- WHAT YOU WILL DO:
Pick up the patent text on heat-resistant composites for electronics, given below, and continue it from its last sentence.

- READING TEXT:

★ ★ ★

1. Field of the Invention
This invention relates to methods of making heat-resistant equipment and systems and more specifically to methods of making a new non-segregating solid-reinforced composite for use in heat-resistant electronic equipment or systems.
2. Description of Related Art
Different industries urgently demand equipment and systems which operate efficiently at high temperatures. Thermal stress often limits component, system, and equipment performance or life. Such industries include: automotive, electronics, aerospace, health, education, communication, defense, and entertainment. In this invention, the electronics industry will be primarily used as an example.
Today's $1 trillion electronics market is the world's largest and most strategically important industry. The industry provides various electronic components for fast computers, satellite communication systems, deep-well drilling equipment, jet engines, gas turbines, and other systems or equipment. The industry also provides critical components for appliances such as cellular phones, computers, instruments, entertainment devices, educational systems, transportation vehicles, and other articles of mass manufacture.
Electronic components or systems are often mechanically attached together or to the systems frame by screwing, bolting, or clamping. Alternately, the components are chemically or metallurgically bonded together by gluing, soldering, brazing, or welding, depending on the operating temperature of the system and equipment. Often the operating temperature is close to the melting or softening point of the component materials or bonding medium (glue, solder, braze, or weldment). Such a high temperature causes rapid thermal and electrical degradation of the bonded region due to creep, fatigue, and other failure modes.
Semiconductor wafers, chips and circuit boards have many metallic layers or lead wires and lines to conduct electricity. The lead wires or lines must be as few in number and as short as possible to reduce electrical resistances Electrical resistances slow down the speed of electronic systems. These metallic components must also be rigid, strong, fatigue-resistant, creep-resistant, and thermally conductive to help dissipate heat. Excessive heat generation from, for example, electrical resistances, increases the system temperature, reduces the life of transistors, lowers the mechanical strength and creep resistance of metallic components, and degrades chip and system performance.

★ ★ ★

- STORED DATA:

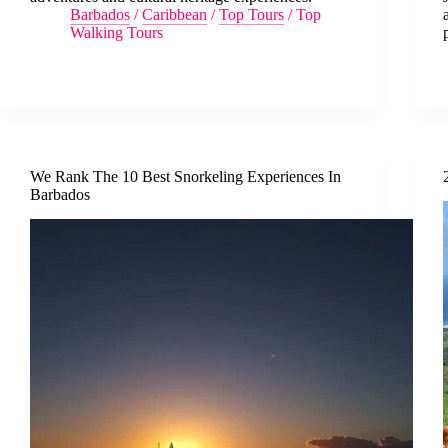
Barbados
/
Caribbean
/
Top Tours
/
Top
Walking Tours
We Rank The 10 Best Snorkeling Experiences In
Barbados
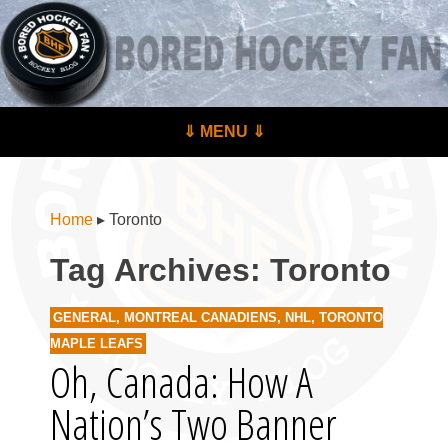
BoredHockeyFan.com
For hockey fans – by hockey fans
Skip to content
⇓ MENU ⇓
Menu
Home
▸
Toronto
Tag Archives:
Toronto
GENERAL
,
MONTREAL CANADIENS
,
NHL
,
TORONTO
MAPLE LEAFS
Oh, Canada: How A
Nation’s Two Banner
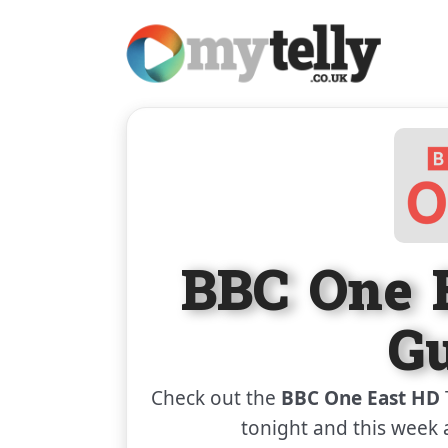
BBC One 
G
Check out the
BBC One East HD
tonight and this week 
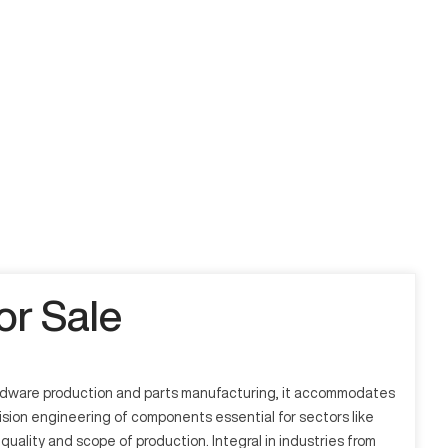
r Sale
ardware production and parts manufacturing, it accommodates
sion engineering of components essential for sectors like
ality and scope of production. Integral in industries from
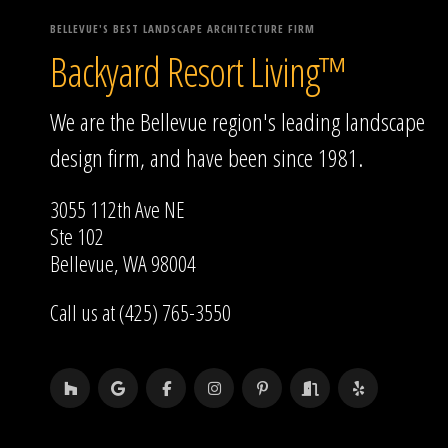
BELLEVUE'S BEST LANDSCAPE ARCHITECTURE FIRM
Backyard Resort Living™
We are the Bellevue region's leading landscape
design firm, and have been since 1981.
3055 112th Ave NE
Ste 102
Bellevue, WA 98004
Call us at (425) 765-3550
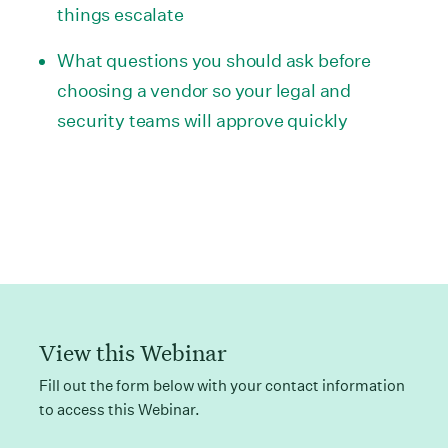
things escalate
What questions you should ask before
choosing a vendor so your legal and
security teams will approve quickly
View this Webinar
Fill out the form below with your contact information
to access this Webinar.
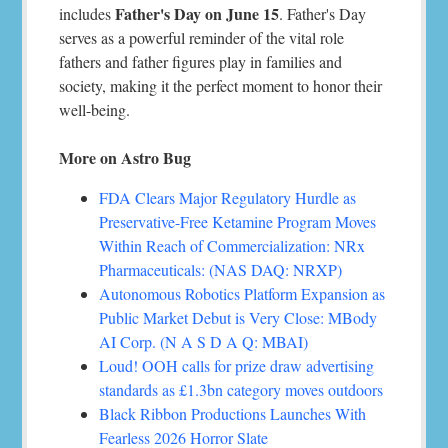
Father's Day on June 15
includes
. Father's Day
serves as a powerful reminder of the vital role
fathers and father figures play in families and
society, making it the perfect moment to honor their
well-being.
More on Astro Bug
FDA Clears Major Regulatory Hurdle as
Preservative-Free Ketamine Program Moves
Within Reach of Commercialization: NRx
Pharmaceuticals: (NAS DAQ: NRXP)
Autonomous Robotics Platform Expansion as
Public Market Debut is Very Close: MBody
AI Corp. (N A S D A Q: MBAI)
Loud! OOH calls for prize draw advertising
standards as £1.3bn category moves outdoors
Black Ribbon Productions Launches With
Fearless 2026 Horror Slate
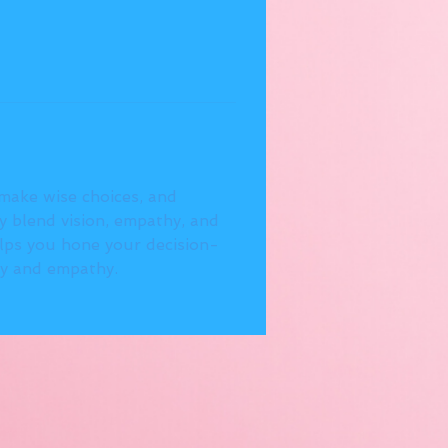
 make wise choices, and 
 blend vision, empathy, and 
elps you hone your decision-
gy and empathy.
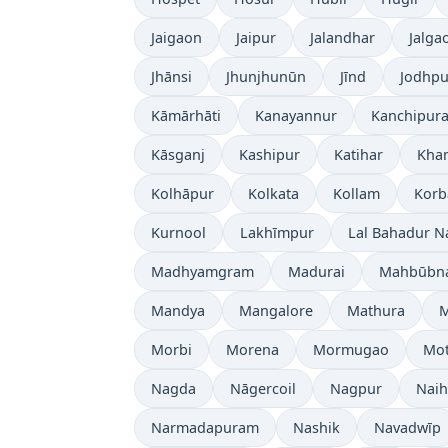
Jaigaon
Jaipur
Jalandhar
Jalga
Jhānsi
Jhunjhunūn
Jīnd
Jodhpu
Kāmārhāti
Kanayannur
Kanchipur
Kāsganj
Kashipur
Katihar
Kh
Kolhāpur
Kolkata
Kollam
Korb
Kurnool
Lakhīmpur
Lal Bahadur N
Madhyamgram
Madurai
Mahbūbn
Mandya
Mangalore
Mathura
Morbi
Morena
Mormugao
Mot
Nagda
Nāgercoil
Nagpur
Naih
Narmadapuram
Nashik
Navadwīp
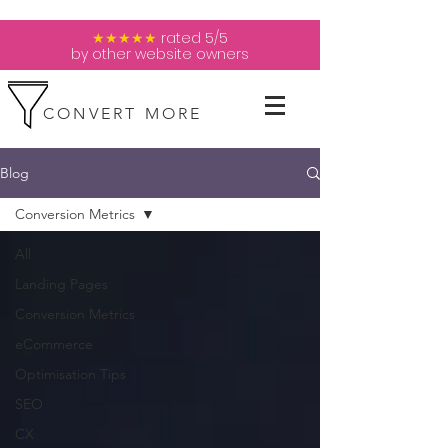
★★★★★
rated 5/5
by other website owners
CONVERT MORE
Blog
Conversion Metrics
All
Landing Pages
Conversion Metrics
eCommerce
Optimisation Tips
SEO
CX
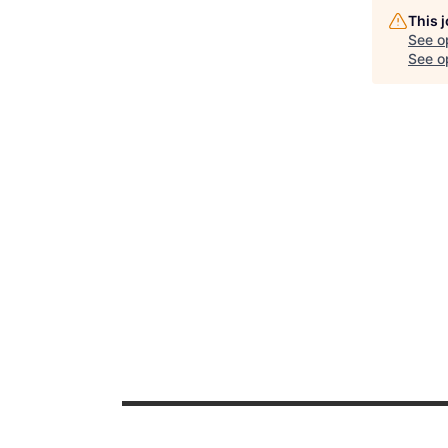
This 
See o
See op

★ ★ ★

- ANSWER TO THE EXERCISE:
Various materials of the mechanically or chemically connected components on the electronic system or equipment are always mismatched in coefficients of thermal expansion (CTE). Metals often have CTE's that are over two to several times greater than ceramics such as SiC, Al2O3, SiB6, or even semiconductor silicon; but smaller than those of plastics such as encapsulating epoxy or circuit board substrate. Hence, significant thermal mismatch stresses always arise between the various components materials when the system is thermally cycled over a temperature range, e.g., over 200-250° C., due to in-circuit power on/off switching.
Heat decreases material strength and increases thermal or electrical resistivities of materials. High thermal resistances decrease heat dissipation, increase the operating temperature, and degrade the semiconductor properties. High electrical resistances adversely affect localized heat generation and life, performance and the clock rate of computers. A 10° C. increase in temperature exponentially decreases semiconductor component life and doubles the chemical reaction rate of, e.g., the formation of high-resistance, crack-initiating intermetallic compounds (IMC) in the chemically bonded regions. These inherent material, thermal, electrical, and chemical factors synergistically intensify one another's effect causing run-away failures of the electronic materials, components, systems, and equipment.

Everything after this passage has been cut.